Division of 17.82% of the sales = X
| Matching numbers | % of X | Odds of winning |
| 4 numbers | 12.9% | 2,179 to 1 |
| 5 numbers | 2.0% | 144,414 to 1 |
| 5 numbers and bonus ball | 1.9% | 7,509,578 to 1 |
| 6 numbers | 83.2% | 45,057,473 to 1 |
The overall odds of winning any prize are 9.3 to 1.

From October 2015 until October 2018, the total prize fund was 47.50% of draw sales in a normal week, including the raffle. The three-ball prize winners, with odds of 96 to 1, received £25 each; the two-ball prize winners received a free £2 entry. 17.82% of the sales are divided as shown in the table and split equally with the number of winners for each selection. In October 2018 the Lotto Raffle was discontinued.

==== November 2018 changes ====
Wednesday 21 November 2018 brought significant changes. Ever since the game's inception, all prizes levels from "match 4" and above varied depending on the number of winners at each level and on total ticket sales. From this date, each prize level except for the jackpot is a fixed amount per winner, similar to the Thunderball and Set For Life draws. For the changes to be made possible, the Lotto Millionaire raffle was discontinued. The ticket price of £2 and number pool (6 from 1–59) remain the same.

Source information:

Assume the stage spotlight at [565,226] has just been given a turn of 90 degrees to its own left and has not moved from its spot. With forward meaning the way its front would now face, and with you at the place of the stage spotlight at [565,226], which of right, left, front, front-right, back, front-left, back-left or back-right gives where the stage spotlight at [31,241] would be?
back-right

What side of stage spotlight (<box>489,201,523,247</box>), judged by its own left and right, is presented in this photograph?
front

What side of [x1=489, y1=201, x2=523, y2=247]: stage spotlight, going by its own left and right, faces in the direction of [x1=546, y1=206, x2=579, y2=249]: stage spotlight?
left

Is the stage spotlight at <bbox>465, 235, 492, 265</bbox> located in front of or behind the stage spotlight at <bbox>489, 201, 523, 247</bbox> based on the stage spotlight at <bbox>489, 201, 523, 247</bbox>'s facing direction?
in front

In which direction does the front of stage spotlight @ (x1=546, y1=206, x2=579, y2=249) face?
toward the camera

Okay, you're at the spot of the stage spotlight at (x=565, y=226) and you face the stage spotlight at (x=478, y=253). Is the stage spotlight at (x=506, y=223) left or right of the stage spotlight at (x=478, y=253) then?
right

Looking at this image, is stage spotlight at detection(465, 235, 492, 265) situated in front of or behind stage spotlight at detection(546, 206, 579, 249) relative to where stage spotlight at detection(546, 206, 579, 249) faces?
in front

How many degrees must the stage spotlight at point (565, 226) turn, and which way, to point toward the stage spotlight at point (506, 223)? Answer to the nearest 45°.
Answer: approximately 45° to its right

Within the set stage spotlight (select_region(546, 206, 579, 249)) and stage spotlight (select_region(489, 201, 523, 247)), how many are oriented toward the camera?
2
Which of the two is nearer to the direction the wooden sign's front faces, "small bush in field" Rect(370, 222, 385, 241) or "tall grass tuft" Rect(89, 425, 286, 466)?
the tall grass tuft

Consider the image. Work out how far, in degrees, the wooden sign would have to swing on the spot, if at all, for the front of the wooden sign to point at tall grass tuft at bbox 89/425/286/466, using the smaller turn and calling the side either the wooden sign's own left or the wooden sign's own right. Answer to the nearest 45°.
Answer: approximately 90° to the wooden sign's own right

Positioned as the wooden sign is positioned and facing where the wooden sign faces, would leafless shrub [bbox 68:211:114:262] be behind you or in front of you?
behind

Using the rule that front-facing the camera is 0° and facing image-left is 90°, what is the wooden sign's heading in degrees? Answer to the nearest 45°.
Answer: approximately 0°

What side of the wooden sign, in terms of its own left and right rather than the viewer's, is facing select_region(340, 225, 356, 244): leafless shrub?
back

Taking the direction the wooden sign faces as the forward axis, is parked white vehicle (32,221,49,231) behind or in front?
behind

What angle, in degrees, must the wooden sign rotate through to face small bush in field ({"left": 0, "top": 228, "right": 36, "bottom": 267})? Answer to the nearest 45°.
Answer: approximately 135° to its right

Aim of the task: Please retype the entire passage on Lotto prizes, including its table and heading, word for word.

Finished exercise:
Division of 17.82% of the sales = X
| Matching numbers | % of X | Odds of winning |
| 4 numbers | 12.9% | 2,179 to 1 |
| 5 numbers | 2.0% | 144,414 to 1 |
| 5 numbers and bonus ball | 1.9% | 7,509,578 to 1 |
| 6 numbers | 83.2% | 45,057,473 to 1 |
The overall odds of winning any prize are 9.3 to 1.

From October 2015 until October 2018, the total prize fund was 47.50% of draw sales in a normal week, including the raffle. The three-ball prize winners, with odds of 96 to 1, received £25 each; the two-ball prize winners received a free £2 entry. 17.82% of the sales are divided as shown in the table and split equally with the number of winners for each selection. In October 2018 the Lotto Raffle was discontinued.

==== November 2018 changes ====
Wednesday 21 November 2018 brought significant changes. Ever since the game's inception, all prizes levels from "match 4" and above varied depending on the number of winners at each level and on total ticket sales. From this date, each prize level except for the jackpot is a fixed amount per winner, similar to the Thunderball and Set For Life draws. For the changes to be made possible, the Lotto Millionaire raffle was discontinued. The ticket price of £2 and number pool (6 from 1–59) remain the same.